▼

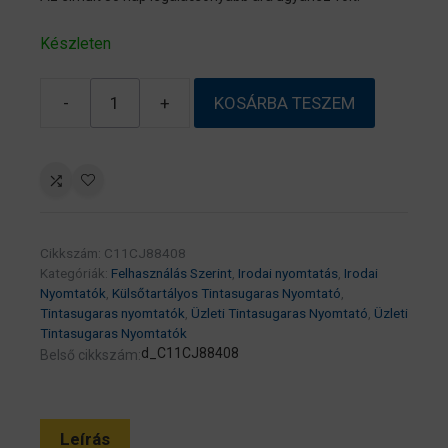
Készleten
-
+
KOSÁRBA TESZEM
Epson
EcoTank
L6499
színes
multifunkciós
nyomtató
Cikkszám:
C11CJ88408
mennyiség
Kategóriák:
Felhasználás Szerint
,
Irodai nyomtatás
,
Irodai
Nyomtatók
,
Külsőtartályos Tintasugaras Nyomtató
,
Tintasugaras nyomtatók
,
Üzleti Tintasugaras Nyomtató
,
Üzleti
Tintasugaras Nyomtatók
d_C11CJ88408
Belső cikkszám:
Leírás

▲

(Directions for this task):
Pick out every line in the entries above that contains the word "Üzleti".

(Solution to this exercise):
Üzleti Tintasugaras Nyomtató
Üzleti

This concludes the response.